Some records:

===

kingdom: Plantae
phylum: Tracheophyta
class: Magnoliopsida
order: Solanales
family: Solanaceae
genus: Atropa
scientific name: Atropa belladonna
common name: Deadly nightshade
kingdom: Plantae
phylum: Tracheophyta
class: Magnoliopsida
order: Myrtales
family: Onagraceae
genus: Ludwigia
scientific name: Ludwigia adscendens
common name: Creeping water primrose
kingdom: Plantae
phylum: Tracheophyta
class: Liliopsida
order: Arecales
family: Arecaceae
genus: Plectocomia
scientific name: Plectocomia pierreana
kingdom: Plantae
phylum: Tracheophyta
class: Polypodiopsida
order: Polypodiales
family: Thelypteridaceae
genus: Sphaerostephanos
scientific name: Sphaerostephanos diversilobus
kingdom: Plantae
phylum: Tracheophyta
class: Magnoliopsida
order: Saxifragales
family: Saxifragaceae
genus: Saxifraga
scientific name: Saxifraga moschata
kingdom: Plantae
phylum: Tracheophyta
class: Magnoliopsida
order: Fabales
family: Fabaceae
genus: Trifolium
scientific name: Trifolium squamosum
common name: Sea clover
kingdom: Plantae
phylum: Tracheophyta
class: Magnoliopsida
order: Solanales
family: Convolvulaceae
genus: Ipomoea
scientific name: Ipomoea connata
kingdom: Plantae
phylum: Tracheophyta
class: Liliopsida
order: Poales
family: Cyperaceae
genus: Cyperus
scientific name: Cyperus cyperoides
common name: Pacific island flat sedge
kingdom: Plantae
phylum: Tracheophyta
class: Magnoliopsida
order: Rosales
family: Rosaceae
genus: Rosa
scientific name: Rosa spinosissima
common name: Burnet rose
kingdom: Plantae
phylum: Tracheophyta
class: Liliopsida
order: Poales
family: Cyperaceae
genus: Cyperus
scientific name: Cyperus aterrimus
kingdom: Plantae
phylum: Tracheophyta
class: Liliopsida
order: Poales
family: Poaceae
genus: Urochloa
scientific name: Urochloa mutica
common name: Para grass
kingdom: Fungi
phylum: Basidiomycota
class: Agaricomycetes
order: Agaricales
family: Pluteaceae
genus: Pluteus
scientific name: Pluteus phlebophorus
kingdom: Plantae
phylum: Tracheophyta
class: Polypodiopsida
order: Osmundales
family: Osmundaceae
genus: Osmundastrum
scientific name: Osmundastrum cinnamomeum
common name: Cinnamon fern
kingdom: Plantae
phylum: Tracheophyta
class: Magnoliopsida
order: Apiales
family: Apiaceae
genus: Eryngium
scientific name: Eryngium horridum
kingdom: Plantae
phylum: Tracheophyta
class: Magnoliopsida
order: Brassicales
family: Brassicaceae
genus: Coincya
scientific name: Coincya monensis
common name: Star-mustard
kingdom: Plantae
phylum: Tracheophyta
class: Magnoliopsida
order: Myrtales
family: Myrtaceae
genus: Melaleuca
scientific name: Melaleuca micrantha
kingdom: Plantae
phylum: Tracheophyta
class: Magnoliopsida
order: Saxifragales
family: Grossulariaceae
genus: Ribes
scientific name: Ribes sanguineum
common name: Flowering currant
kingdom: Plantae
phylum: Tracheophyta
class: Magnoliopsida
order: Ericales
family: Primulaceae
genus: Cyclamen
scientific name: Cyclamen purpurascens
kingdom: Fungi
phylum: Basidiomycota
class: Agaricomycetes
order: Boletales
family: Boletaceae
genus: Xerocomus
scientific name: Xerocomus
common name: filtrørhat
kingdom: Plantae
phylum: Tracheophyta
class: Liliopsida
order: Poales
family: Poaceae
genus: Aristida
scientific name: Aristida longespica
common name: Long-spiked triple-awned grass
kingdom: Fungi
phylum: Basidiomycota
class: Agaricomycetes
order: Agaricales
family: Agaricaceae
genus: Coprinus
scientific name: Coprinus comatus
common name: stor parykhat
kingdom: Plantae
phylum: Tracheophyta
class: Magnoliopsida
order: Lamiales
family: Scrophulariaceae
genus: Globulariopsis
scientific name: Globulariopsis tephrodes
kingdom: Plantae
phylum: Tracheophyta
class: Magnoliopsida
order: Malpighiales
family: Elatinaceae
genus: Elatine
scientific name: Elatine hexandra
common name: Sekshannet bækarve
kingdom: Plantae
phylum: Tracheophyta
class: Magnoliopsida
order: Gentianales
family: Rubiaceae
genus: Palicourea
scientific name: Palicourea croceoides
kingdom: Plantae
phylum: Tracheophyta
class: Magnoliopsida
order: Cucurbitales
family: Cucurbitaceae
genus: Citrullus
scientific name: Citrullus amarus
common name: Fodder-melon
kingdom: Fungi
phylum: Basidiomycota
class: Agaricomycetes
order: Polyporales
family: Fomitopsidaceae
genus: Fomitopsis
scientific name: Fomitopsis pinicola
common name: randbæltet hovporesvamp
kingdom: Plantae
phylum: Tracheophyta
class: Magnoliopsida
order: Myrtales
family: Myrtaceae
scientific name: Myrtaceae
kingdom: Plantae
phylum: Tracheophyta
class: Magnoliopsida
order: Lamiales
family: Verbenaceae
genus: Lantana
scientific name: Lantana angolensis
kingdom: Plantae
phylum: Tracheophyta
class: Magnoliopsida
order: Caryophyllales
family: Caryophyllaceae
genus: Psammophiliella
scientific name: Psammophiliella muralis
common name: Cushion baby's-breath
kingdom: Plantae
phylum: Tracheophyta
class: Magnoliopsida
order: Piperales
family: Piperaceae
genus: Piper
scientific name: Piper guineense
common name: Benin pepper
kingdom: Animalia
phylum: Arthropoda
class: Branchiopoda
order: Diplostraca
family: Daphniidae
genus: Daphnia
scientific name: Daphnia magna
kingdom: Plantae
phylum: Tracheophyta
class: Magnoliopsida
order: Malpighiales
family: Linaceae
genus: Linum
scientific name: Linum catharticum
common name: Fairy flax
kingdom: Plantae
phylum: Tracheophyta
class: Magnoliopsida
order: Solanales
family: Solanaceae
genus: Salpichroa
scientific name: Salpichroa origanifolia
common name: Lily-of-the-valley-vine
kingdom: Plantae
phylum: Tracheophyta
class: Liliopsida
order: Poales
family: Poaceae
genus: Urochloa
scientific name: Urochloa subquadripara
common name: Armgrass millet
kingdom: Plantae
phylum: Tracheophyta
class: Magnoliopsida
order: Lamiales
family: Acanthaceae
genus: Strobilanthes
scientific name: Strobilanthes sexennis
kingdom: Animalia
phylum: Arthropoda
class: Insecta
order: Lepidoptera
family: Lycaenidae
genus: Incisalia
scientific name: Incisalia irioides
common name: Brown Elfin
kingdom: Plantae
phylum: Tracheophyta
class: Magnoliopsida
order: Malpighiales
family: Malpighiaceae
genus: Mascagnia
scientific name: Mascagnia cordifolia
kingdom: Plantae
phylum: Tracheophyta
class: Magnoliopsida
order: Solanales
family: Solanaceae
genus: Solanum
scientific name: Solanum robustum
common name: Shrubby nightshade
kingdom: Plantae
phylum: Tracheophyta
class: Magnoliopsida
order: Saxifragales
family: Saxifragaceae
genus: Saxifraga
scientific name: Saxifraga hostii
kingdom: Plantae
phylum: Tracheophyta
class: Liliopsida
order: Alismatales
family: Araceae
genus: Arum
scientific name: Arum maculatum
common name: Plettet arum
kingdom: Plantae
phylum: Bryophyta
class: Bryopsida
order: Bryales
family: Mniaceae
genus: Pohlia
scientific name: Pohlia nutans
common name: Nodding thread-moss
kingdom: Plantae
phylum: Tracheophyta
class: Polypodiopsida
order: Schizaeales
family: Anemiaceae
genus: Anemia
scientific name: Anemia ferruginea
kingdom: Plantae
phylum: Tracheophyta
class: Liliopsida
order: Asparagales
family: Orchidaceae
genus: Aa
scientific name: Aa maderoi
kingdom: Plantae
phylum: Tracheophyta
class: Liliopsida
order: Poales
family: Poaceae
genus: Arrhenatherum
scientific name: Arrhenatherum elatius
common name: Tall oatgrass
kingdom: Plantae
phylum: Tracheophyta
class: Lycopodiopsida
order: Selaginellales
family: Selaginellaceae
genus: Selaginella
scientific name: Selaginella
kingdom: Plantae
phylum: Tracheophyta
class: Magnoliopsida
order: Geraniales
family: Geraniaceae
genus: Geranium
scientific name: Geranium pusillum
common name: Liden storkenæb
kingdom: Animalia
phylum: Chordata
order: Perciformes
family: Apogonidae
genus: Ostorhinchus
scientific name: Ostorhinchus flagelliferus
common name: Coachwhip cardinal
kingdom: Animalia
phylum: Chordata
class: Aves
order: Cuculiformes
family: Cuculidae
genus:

===

§ **Task brief**: Copy word for word every line from the one holding "order: Alismatales" through the end of the rows, with both ends included.

§ **Reply**:
order: Alismatales
family: Araceae
genus: Arum
scientific name: Arum maculatum
common name: Plettet arum
kingdom: Plantae
phylum: Bryophyta
class: Bryopsida
order: Bryales
family: Mniaceae
genus: Pohlia
scientific name: Pohlia nutans
common name: Nodding thread-moss
kingdom: Plantae
phylum: Tracheophyta
class: Polypodiopsida
order: Schizaeales
family: Anemiaceae
genus: Anemia
scientific name: Anemia ferruginea
kingdom: Plantae
phylum: Tracheophyta
class: Liliopsida
order: Asparagales
family: Orchidaceae
genus: Aa
scientific name: Aa maderoi
kingdom: Plantae
phylum: Tracheophyta
class: Liliopsida
order: Poales
family: Poaceae
genus: Arrhenatherum
scientific name: Arrhenatherum elatius
common name: Tall oatgrass
kingdom: Plantae
phylum: Tracheophyta
class: Lycopodiopsida
order: Selaginellales
family: Selaginellaceae
genus: Selaginella
scientific name: Selaginella
kingdom: Plantae
phylum: Tracheophyta
class: Magnoliopsida
order: Geraniales
family: Geraniaceae
genus: Geranium
scientific name: Geranium pusillum
common name: Liden storkenæb
kingdom: Animalia
phylum: Chordata
order: Perciformes
family: Apogonidae
genus: Ostorhinchus
scientific name: Ostorhinchus flagelliferus
common name: Coachwhip cardinal
kingdom: Animalia
phylum: Chordata
class: Aves
order: Cuculiformes
family: Cuculidae
genus:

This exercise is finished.